═════ 提示文

TFDrift-Falco Best Practices¶

本ドキュメントでは、TFDrift-Falcoを本番環境で運用する際のベストプラクティスを紹介します。

📋 目次¶

Production Deployment
Security
Operational Excellence
Configuration Management
Monitoring & Observability
Performance Tuning
Troubleshooting

Production Deployment¶

High Availability Setup¶

推奨構成: Active-Passive with Health Checks

# kubernetes deployment example
apiVersion: apps/v1
kind: Deployment
metadata:
  name: tfdrift-falco
spec:
  replicas: 2  # アクティブ-パッシブ構成
  strategy:
    type: Recreate  # 同時実行を防ぐ
  template:
    spec:
      containers:
      - name: tfdrift-falco
        image: ghcr.io/higakikeita/tfdrift-falco:latest
        resources:
          requests:
            memory: "256Mi"
            cpu: "250m"
          limits:
            memory: "512Mi"
            cpu: "500m"
        livenessProbe:
          exec:
            command: ["/bin/sh", "-c", "pgrep -f tfdrift"]
          initialDelaySeconds: 30
          periodSeconds: 10
        readinessProbe:
          exec:
            command: ["/bin/sh", "-c", "nc -z localhost 5060"]
          initialDelaySeconds: 10
          periodSeconds: 5

なぜActive-Passive? - TFDrift-FalcoはFalco gRPCストリームに接続するステートフルなサブスクライバー - 複数インスタンスが同時にイベントを処理すると、重複通知が発生 - Kubernetes LeaderElectionパターンの使用を推奨（将来のバージョンで実装予定）

Multi-Region Deployment¶

シナリオ: us-east-1とap-northeast-1を監視

# Region 1: us-east-1
providers:
  aws:
    enabled: true
    regions:
      - us-east-1
    state:
      backend: "s3"

══════════
═════ データ一覧

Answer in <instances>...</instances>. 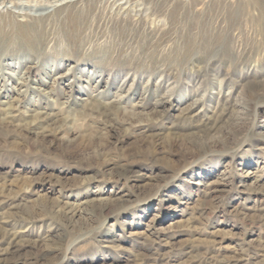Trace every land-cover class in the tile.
<instances>
[{"label": "rangeland", "instance_id": "rangeland-1", "mask_svg": "<svg viewBox=\"0 0 264 264\" xmlns=\"http://www.w3.org/2000/svg\"><path fill=\"white\" fill-rule=\"evenodd\" d=\"M62 2L0 0V264H264V0Z\"/></svg>", "mask_w": 264, "mask_h": 264}, {"label": "bare ground", "instance_id": "bare-ground-1", "mask_svg": "<svg viewBox=\"0 0 264 264\" xmlns=\"http://www.w3.org/2000/svg\"><path fill=\"white\" fill-rule=\"evenodd\" d=\"M63 2L62 3H65V4H67V3H70V2H76V1H78V0H62ZM51 6V5H50ZM22 79V78H21ZM17 81V80H16ZM17 85H15V88H16V86H17V88L18 89H16V90H18V91H21L22 90V88H24L23 87V80L21 81V80H18L17 82ZM25 91V90H24ZM122 91V90H121ZM16 95V94H15ZM9 96V95H8ZM17 96V95H16ZM19 97V96H18ZM1 98V97H0ZM10 99H11V97H10ZM14 99H16V98H13V99H11V100H9L8 98H3V99H0V112H1V115H2V119H4V120H6L7 118H11L12 116H14V114H15V111H16V106L14 105ZM84 100V99H83ZM162 100V99H161ZM117 101H120V100H117ZM54 113H51V112H36L35 113V115L33 116V118L29 121V122H27L28 124L30 123L31 125L33 124V123H35V121H40L41 123H46L49 119H50V117H53L52 115H53ZM69 213V214H68ZM59 214H61V216L62 217H65L66 219H70L71 217H72V210H62L61 212L59 211ZM71 214V215H70ZM68 215H70L69 217H68ZM2 239H4V236H0ZM11 244H16V242L14 241V239L13 238H11V239H9V245H11ZM12 246V245H11Z\"/></svg>", "mask_w": 264, "mask_h": 264}]
</instances>
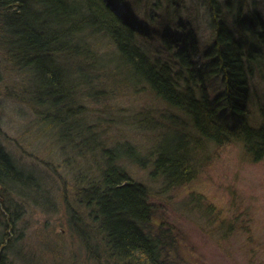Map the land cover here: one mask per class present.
Listing matches in <instances>:
<instances>
[{"label":"trees","instance_id":"1","mask_svg":"<svg viewBox=\"0 0 264 264\" xmlns=\"http://www.w3.org/2000/svg\"><path fill=\"white\" fill-rule=\"evenodd\" d=\"M262 10L256 0H0V79L5 67L33 79L27 90L37 113L79 155H90L78 177L85 226L117 260L173 264L165 258L169 238L151 230L149 190L129 176L123 160H149L151 176L177 186L195 179L211 147L236 143L254 160L264 158V94L254 83L264 80ZM200 24L207 35H199ZM157 40L159 47L147 48ZM71 57L78 70L68 68ZM88 72L125 79L157 102L146 106L156 117L143 120L158 137L146 157L130 145L97 140L74 82L93 78ZM8 186L25 194L40 189L41 179L0 145L4 214Z\"/></svg>","mask_w":264,"mask_h":264},{"label":"rangeland","instance_id":"2","mask_svg":"<svg viewBox=\"0 0 264 264\" xmlns=\"http://www.w3.org/2000/svg\"><path fill=\"white\" fill-rule=\"evenodd\" d=\"M204 27L196 26L200 36L208 34ZM159 45L158 40L146 44L148 49ZM66 61L69 69L78 70L70 64L75 58ZM3 72L0 145L18 166L38 175L41 186L25 194L9 186L3 192L8 212L4 214L0 207V262L125 264L110 255L90 226H85L88 209L82 204L78 177L81 161L90 155L87 151L83 157L79 155L60 131L37 113L27 90L28 84L33 86V79L27 80L8 67ZM90 75L93 78L74 82L81 96L79 102L86 107L85 120L96 131L97 140L104 146L130 145L137 155L146 157L158 137L143 120L147 115L156 117L146 106H156L157 102L149 93L134 90L125 79H110L99 73L95 79V74L88 72ZM254 83L262 96L264 80L255 79ZM208 152L207 162L195 179L177 186L151 176L149 160L144 165L124 160L121 164L133 180L149 190L154 207L151 230L155 235L162 231L169 238L167 261L170 257L173 264H264V158L254 160L236 143L211 147ZM73 213L82 219L75 222ZM14 215V226H8V219Z\"/></svg>","mask_w":264,"mask_h":264}]
</instances>
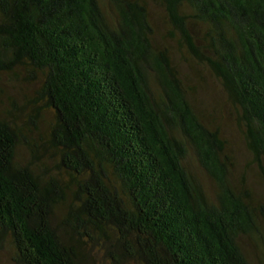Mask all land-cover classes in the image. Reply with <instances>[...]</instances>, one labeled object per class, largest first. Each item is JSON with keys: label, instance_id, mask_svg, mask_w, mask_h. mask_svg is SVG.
Masks as SVG:
<instances>
[{"label": "trees", "instance_id": "trees-1", "mask_svg": "<svg viewBox=\"0 0 264 264\" xmlns=\"http://www.w3.org/2000/svg\"><path fill=\"white\" fill-rule=\"evenodd\" d=\"M184 53L232 105L245 165ZM9 81L38 85L0 99L11 264H264V0H0V96Z\"/></svg>", "mask_w": 264, "mask_h": 264}, {"label": "rangeland", "instance_id": "rangeland-1", "mask_svg": "<svg viewBox=\"0 0 264 264\" xmlns=\"http://www.w3.org/2000/svg\"><path fill=\"white\" fill-rule=\"evenodd\" d=\"M150 8L152 9V13L156 17L160 18L158 22H161V19L165 16L164 11L153 3H150ZM176 44L177 43L174 42L173 46L175 49H178L176 48ZM181 55L182 54H178L180 57ZM183 56L186 58L182 61L183 71L186 74H193L192 82L197 88L200 108H204L206 112L210 114V118L214 119L215 125L221 126L222 135L229 141L230 145L234 149V155L237 158L236 161L245 165L250 162L249 159H251V156L246 147L245 141L243 140L242 126H236L235 119L237 118V115L235 114L232 105L226 101V97L221 91L219 82L201 63L186 53H184ZM24 83L27 84L26 82H22L20 84L11 83L10 81L7 82L4 95L0 96V99L3 98L5 100L4 107L14 105V108L16 109L17 106L22 105V102L30 95L29 93H32L33 90L38 88L37 83L28 82L31 84L29 88L26 87ZM47 113L49 112H46L44 109L41 111L42 116L45 118L47 117ZM25 155V150L20 147L18 149V157L20 158ZM247 175L251 184H254V189L256 191H260V182L255 173H253V171H248ZM0 245H2L0 247V264H11V261H9L10 253L8 244L2 242Z\"/></svg>", "mask_w": 264, "mask_h": 264}]
</instances>
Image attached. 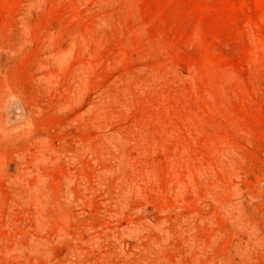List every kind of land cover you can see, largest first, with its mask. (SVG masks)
<instances>
[{
	"label": "rangeland",
	"instance_id": "1",
	"mask_svg": "<svg viewBox=\"0 0 264 264\" xmlns=\"http://www.w3.org/2000/svg\"><path fill=\"white\" fill-rule=\"evenodd\" d=\"M0 264H264V0H0Z\"/></svg>",
	"mask_w": 264,
	"mask_h": 264
}]
</instances>
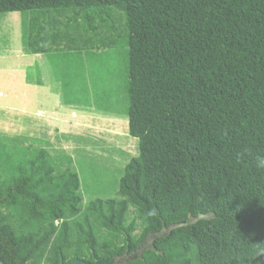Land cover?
<instances>
[{
  "label": "trees",
  "instance_id": "1",
  "mask_svg": "<svg viewBox=\"0 0 264 264\" xmlns=\"http://www.w3.org/2000/svg\"><path fill=\"white\" fill-rule=\"evenodd\" d=\"M9 12L63 78L124 50L138 154L117 198L83 205L76 172L0 143V264L131 255L152 235L121 264H264V0H0Z\"/></svg>",
  "mask_w": 264,
  "mask_h": 264
},
{
  "label": "rangeland",
  "instance_id": "2",
  "mask_svg": "<svg viewBox=\"0 0 264 264\" xmlns=\"http://www.w3.org/2000/svg\"><path fill=\"white\" fill-rule=\"evenodd\" d=\"M23 18L28 15L0 13V143L43 149L57 169L76 172L83 205L117 198L123 169L138 154L125 114L124 50H93L83 73L63 78L61 59L55 66L54 55L23 52ZM115 23L122 31L123 22ZM133 217L130 207L128 220Z\"/></svg>",
  "mask_w": 264,
  "mask_h": 264
},
{
  "label": "water",
  "instance_id": "3",
  "mask_svg": "<svg viewBox=\"0 0 264 264\" xmlns=\"http://www.w3.org/2000/svg\"><path fill=\"white\" fill-rule=\"evenodd\" d=\"M177 227V225L171 226L170 229H173ZM155 235L150 236L147 240H145L138 250L134 252L131 255H123L120 257H108L101 260H95L93 262H86L81 259H73L65 264H121V263H127L131 260L137 259L141 256V253L150 245L151 240L154 239ZM59 264H64L62 260L60 259Z\"/></svg>",
  "mask_w": 264,
  "mask_h": 264
},
{
  "label": "clouds",
  "instance_id": "4",
  "mask_svg": "<svg viewBox=\"0 0 264 264\" xmlns=\"http://www.w3.org/2000/svg\"><path fill=\"white\" fill-rule=\"evenodd\" d=\"M256 167L259 169H264V154L257 155L255 158Z\"/></svg>",
  "mask_w": 264,
  "mask_h": 264
},
{
  "label": "crops",
  "instance_id": "5",
  "mask_svg": "<svg viewBox=\"0 0 264 264\" xmlns=\"http://www.w3.org/2000/svg\"><path fill=\"white\" fill-rule=\"evenodd\" d=\"M22 49H23V48H22ZM23 52L26 53L24 50H23ZM21 53H22V52H21ZM26 55H28V57L30 58V57H34V56H39V55H41V54H27V53H26ZM40 82H41V81H40ZM39 84H41V83H39ZM41 85H43V84H41ZM41 85H40L39 87L36 88V91H37V90H40V89L42 88ZM44 91H48V92H49L48 89H45ZM48 92H46V93H48Z\"/></svg>",
  "mask_w": 264,
  "mask_h": 264
}]
</instances>
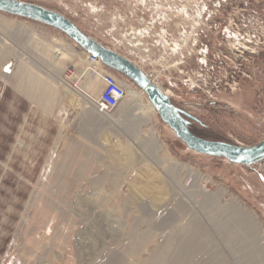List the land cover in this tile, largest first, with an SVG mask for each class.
Returning <instances> with one entry per match:
<instances>
[{"label":"rangeland","instance_id":"obj_1","mask_svg":"<svg viewBox=\"0 0 264 264\" xmlns=\"http://www.w3.org/2000/svg\"><path fill=\"white\" fill-rule=\"evenodd\" d=\"M16 1L130 60L196 136L264 141V0ZM0 38V89L48 116L47 136L25 138L24 167L0 185V230H11L0 264H264V159L236 165L189 150L144 93L110 116L77 104L101 91L82 92L85 52L50 26L0 12ZM58 76L82 94L56 88Z\"/></svg>","mask_w":264,"mask_h":264},{"label":"water","instance_id":"obj_2","mask_svg":"<svg viewBox=\"0 0 264 264\" xmlns=\"http://www.w3.org/2000/svg\"><path fill=\"white\" fill-rule=\"evenodd\" d=\"M0 12L50 26L71 39L81 50L125 77L145 93L160 119L191 151L222 158L236 165L255 164L264 159V141L248 147L197 137L189 129V115L175 107L165 92L130 60L106 48L81 32L61 14L41 6L16 0H0Z\"/></svg>","mask_w":264,"mask_h":264},{"label":"crops","instance_id":"obj_3","mask_svg":"<svg viewBox=\"0 0 264 264\" xmlns=\"http://www.w3.org/2000/svg\"><path fill=\"white\" fill-rule=\"evenodd\" d=\"M48 119L44 109H40L34 104V101L27 94H22L15 89L9 93L7 90L0 89V146L2 147V135L4 131L9 130L10 143L9 153L5 154V158L0 154V185L6 182L9 177H15V168L24 167L23 161H26L25 154H28V144L26 139L30 137L47 136L44 126ZM42 124L40 127L39 124ZM39 130L37 134L30 133L32 130ZM25 139V140H24ZM33 162V161H32ZM32 164L31 162H26ZM22 177L30 176V173L21 174ZM1 188V186H0ZM2 189V188H1ZM0 189V190H1ZM12 223V222H11ZM11 230H0V258L9 245V236Z\"/></svg>","mask_w":264,"mask_h":264},{"label":"built area","instance_id":"obj_4","mask_svg":"<svg viewBox=\"0 0 264 264\" xmlns=\"http://www.w3.org/2000/svg\"><path fill=\"white\" fill-rule=\"evenodd\" d=\"M259 46L260 41L259 43H253V46L249 48L243 47L242 49L254 50V48H260ZM249 54L255 55L253 51H250ZM86 57V64L88 65V68L87 70L85 69L83 74H88L91 77L98 75L102 82V90L98 98L94 100L91 99V105L97 114L110 116L125 100L127 94L126 90L116 81L115 77L109 73L110 69L104 66L99 59L94 58L89 54H87ZM73 74L74 71L69 70L66 78L68 79V77H75L76 75ZM259 162H256L255 164Z\"/></svg>","mask_w":264,"mask_h":264},{"label":"bare ground","instance_id":"obj_5","mask_svg":"<svg viewBox=\"0 0 264 264\" xmlns=\"http://www.w3.org/2000/svg\"><path fill=\"white\" fill-rule=\"evenodd\" d=\"M1 39V38H0ZM2 40V39H1ZM54 53L56 54V55H60V54H63L64 52H63V50L61 49V48H56L55 50H54ZM72 54V53H71ZM86 55H87V53L85 52V60H84V58H79L80 59V62H82V64H84L85 65V69L87 70V68H88V65L86 64ZM13 59V58H12ZM17 61V60H16ZM15 62V61H14ZM22 65V64H21ZM74 70H75V68H74ZM109 73L111 74V75H113L114 77H115V79H116V81L122 86V87H124V89L126 90V95L127 96H130L131 98H132V101H134V102H140L141 103V100H142V96H143V91H137V92H134V91H131V89H133L129 84H128V86H127V84H125V83H122V82H120L118 79H117V77H116V73L115 72H113L112 70H109ZM74 74H76V73H74ZM73 74V75H74ZM86 76H88V79H91L90 81H89V86H88V88L87 87H85L84 88V86H81L82 87V92L84 91L83 89H88L89 91H91V90H94L95 92H100L101 90H102V82H101V79L99 78V76L97 75V76H93V77H91V76H89L88 74H85ZM76 78H77V76H75ZM55 78V77H54ZM87 79V80H88ZM62 80V81H61ZM87 80H85V81H87ZM85 81H83V82H85ZM62 82L63 83H65L66 85H63L62 84ZM82 82V83H83ZM98 83V84H97ZM55 87L56 88H58V87H60V88H67L66 90H69L70 92H72V91H74V92H78V93H81L79 90H75V89H72L70 86H69V84L61 77H57V80L55 81ZM96 84H97V90H96V88H95V86H96ZM64 86V87H63ZM72 91H71V90ZM85 92V91H84ZM82 94V93H81ZM145 94V93H144ZM166 94V93H165ZM167 95V94H166ZM78 97V101H77V104H86V105H89L90 107H92L91 106V99L90 100H88L86 97H82V96H80V94H78L77 95ZM168 96V95H167ZM90 98V97H89ZM137 104H139V103H137ZM152 108H153V106H152ZM154 109V108H153ZM196 176H198V175H196Z\"/></svg>","mask_w":264,"mask_h":264},{"label":"trees","instance_id":"obj_6","mask_svg":"<svg viewBox=\"0 0 264 264\" xmlns=\"http://www.w3.org/2000/svg\"><path fill=\"white\" fill-rule=\"evenodd\" d=\"M191 131V130H190ZM191 133H193L192 131H191ZM194 134V133H193ZM195 135V134H194ZM197 137H199V136H197ZM201 138V137H200ZM204 139V138H203ZM207 140V139H206Z\"/></svg>","mask_w":264,"mask_h":264},{"label":"flooded vegetation","instance_id":"obj_7","mask_svg":"<svg viewBox=\"0 0 264 264\" xmlns=\"http://www.w3.org/2000/svg\"><path fill=\"white\" fill-rule=\"evenodd\" d=\"M189 125H190V122H189Z\"/></svg>","mask_w":264,"mask_h":264}]
</instances>
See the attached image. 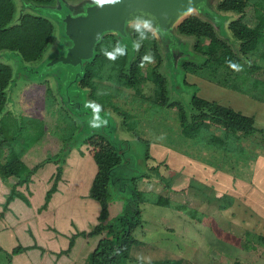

══════════

▸ **課題**
1. TFDrift-Falcoのベストプラクティスの文書で、本番環境にActive-Passive構成が推奨される理由を、文書に書かれた内容に沿って1〜3文で説明してください。
2. TFDrift-Falcoのベストプラクティスの文書で、Multi-Region Deploymentのシナリオが監視対象としている2つのリージョンは何ですか。

▸ **解答**
1. TFDrift-FalcoはFalco gRPCストリームに接続するステートフルなサブスクライバーです。そのため、複数のインスタンスが同時にイベントを処理すると重複通知が発生します。

2. us-east-1とap-northeast-1です。